* Directions *
Switch "ankle" to "heel" throughout the entries below and write out all the lines again with nothing else changed.

(Saved data entries)
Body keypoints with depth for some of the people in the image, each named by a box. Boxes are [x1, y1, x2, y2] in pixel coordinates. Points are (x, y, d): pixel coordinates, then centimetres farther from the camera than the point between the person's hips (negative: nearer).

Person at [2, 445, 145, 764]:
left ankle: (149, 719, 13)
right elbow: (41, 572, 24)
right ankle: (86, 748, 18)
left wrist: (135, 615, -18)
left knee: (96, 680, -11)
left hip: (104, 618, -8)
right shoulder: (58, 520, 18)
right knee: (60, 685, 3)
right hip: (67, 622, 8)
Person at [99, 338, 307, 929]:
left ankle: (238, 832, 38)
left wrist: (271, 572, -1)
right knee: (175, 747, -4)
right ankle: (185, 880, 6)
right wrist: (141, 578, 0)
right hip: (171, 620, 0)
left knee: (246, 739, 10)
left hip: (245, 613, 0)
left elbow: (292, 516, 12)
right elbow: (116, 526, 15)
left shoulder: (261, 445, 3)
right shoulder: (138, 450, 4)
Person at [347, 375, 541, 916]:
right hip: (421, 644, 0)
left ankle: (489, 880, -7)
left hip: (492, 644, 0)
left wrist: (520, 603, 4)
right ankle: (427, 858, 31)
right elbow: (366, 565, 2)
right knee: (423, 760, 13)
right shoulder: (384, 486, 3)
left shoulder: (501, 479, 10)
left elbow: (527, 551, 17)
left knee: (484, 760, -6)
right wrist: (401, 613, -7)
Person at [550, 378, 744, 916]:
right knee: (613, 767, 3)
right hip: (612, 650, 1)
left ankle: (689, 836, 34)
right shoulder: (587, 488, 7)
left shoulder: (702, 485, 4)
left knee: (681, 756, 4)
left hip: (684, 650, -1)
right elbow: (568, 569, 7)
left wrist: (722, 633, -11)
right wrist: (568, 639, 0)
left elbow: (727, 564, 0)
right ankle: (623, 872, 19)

* Finished exercise *
Body keypoints with depth for some of the people in the image, each named by a box. Boxes are [x1, y1, x2, y2] in pixel coordinates. Points are (x, y, d): pixel coordinates, then centimetres farther from the camera than the point between the person's hips (negative: nearer).

Person at [2, 445, 145, 764]:
left heel: (149, 719, 13)
right elbow: (41, 572, 24)
right heel: (86, 748, 18)
left wrist: (135, 615, -18)
left knee: (96, 680, -11)
left hip: (104, 618, -8)
right shoulder: (58, 520, 18)
right knee: (60, 685, 3)
right hip: (67, 622, 8)
Person at [99, 338, 307, 929]:
left heel: (238, 832, 38)
left wrist: (271, 572, -1)
right knee: (175, 747, -4)
right heel: (185, 880, 6)
right wrist: (141, 578, 0)
right hip: (171, 620, 0)
left knee: (246, 739, 10)
left hip: (245, 613, 0)
left elbow: (292, 516, 12)
right elbow: (116, 526, 15)
left shoulder: (261, 445, 3)
right shoulder: (138, 450, 4)
Person at [347, 375, 541, 916]:
right hip: (421, 644, 0)
left heel: (489, 880, -7)
left hip: (492, 644, 0)
left wrist: (520, 603, 4)
right heel: (427, 858, 31)
right elbow: (366, 565, 2)
right knee: (423, 760, 13)
right shoulder: (384, 486, 3)
left shoulder: (501, 479, 10)
left elbow: (527, 551, 17)
left knee: (484, 760, -6)
right wrist: (401, 613, -7)
Person at [550, 378, 744, 916]:
right knee: (613, 767, 3)
right hip: (612, 650, 1)
left heel: (689, 836, 34)
right shoulder: (587, 488, 7)
left shoulder: (702, 485, 4)
left knee: (681, 756, 4)
left hip: (684, 650, -1)
right elbow: (568, 569, 7)
left wrist: (722, 633, -11)
right wrist: (568, 639, 0)
left elbow: (727, 564, 0)
right heel: (623, 872, 19)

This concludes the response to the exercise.